Religion
- Affiliation: Hinduism
- District: Thrissur
- Deity: Vishnu
- Festival: Sampoorna Yajurveda Yajna

Location
- Location: Cherpu
- State: Kerala
- Country: India
- Interactive map of Mithranandapuram Vamanamoorthy Temple
- Coordinates: 10°26′47″N 76°12′20″E﻿ / ﻿10.446478°N 76.205465°E

Architecture
- Type: Architecture of Kerala

Specifications
- Temple: One
- Elevation: 28.16 m (92 ft)

= Mithranandapuram Vamanamoorthy Temple =

Mithranandapuram Vamanamoorthy Temple is a Hindu temple situated in Cherpu of Thrissur District of Kerala, India. According to the legends, the idol worshiped here is more than 1,500 years old.

== Story ==
Mahabali, the king of the Daityas or Asuras, i.e., demons in the Treta Yuga, reached the zenith of power and fame. He owed his tremendous success and prosperity in life to his observance of an austere and virtuous lifestyle. He performed many ritual sacrifices or Yajna to consolidate his sway over the three worlds of the universe (Heaven, Earth and Underworld). Lord Vamana has blessed king Sri Mahabali on his request for three feet of mud; the mood of the deity in the temple is that of blessing the king Mahabali. Vishnu was immensely pleased with the goodness of Mahabali. He educated Bali about the demerits of pride and arrogance, which forbids man from optimum progress. He allowed Mahabali to take shelter in the Paradise of the sacred abode, where lived the pure Prahlada. MahaVishnu further blessed Mahabali, that he would be the ruler of the earth in the following age or Yuga. Those who sacrifice themselves in the lotus feet of the deity get his blessings.

== Ownership ==
The temple is owned by three uranmakkar: Alakkattu Mana, Pattachomarayath Mana and Akkarachittur Mana. The present administration of the temple is done by Sri.

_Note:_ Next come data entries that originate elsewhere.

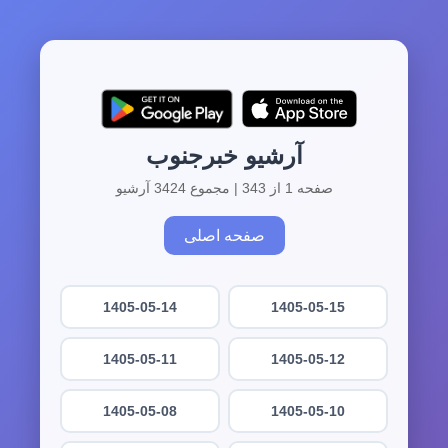
آرشیو خبرجنوب
صفحه 1 از 343 | مجموع 3424 آرشیو
صفحه اصلی
1405-05-14
1405-05-15
1405-05-11
1405-05-12
1405-05-08
1405-05-10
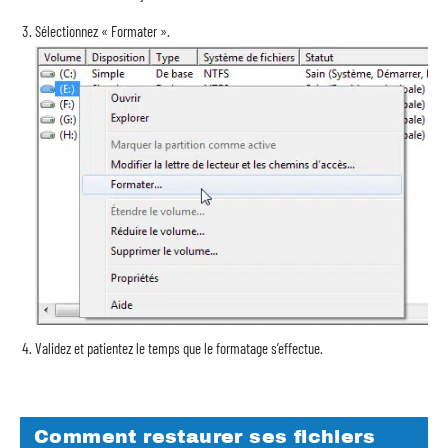
Sélectionnez « Formater ».
Validez et patientez le temps que le formatage s’effectue.
Comment restaurer ses fichiers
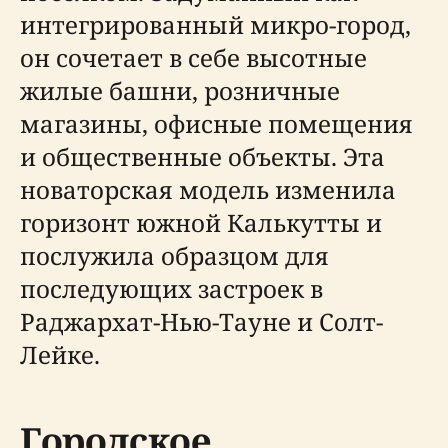
интегрированный микро-город,
он сочетает в себе высотные
жилые башни, розничные
магазины, офисные помещения
и общественные объекты. Эта
новаторская модель изменила
горизонт южной Калькутты и
послужила образцом для
последующих застроек в
Раджархат-Нью-Тауне и Солт-
Лейке.
Городское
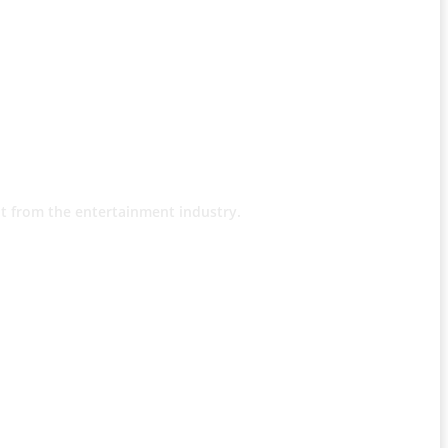
t from the entertainment industry.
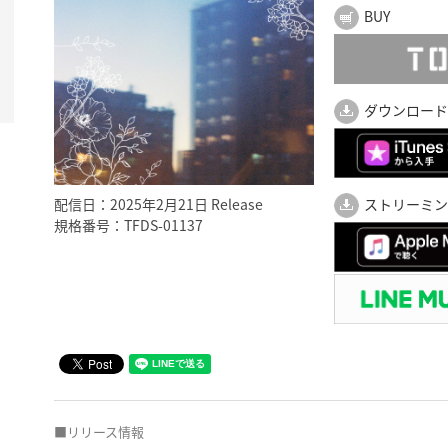
BUY
ダウンロード
配信日：2025年2月21日 Release
ストリーミン
規格番号：TFDS-01137
■リリース情報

Krishnan Namboodiri, Kizhillath Mana, Perumbillissery on the strength of the authority given by the uranmakkar. The chief priest or Thanthri of the Temple is Nedumpilly Tharananellur Mana, Irinjalakuda. Lord Ganesha, Swamiyar (guru) and Lord Annapoorneswari are the other deities.

== Visiting ==
One can get down at Perumbillissery Centre from the bus and walk less than 0.5 km west to reach the temple. Anybody in the centre can guide, as the temple is known to all. The temple is open from 5.30 AM to 10.30AM and 5.30 PM to 7.30 PM all days. This is subject to change on special days like Thiruvonam, Prathishta Dinam, Othukottu, lunar and solar eclipse days.

== Othu Kottu festival==
The main festival of the temple is Sampoorna Yajurveda Yajna or Othu Kottu. Yajurveda Samhitha recital is one of the special prayers offered in the temple. Othu means Veda and Kottu means recitals. The whole text of Yajurveda is recited once in every three years by Yajurveda scholars from parts of Kerala. The Yajna is conducted by 10 Namboodiri families of the locality with co-operation of devotees.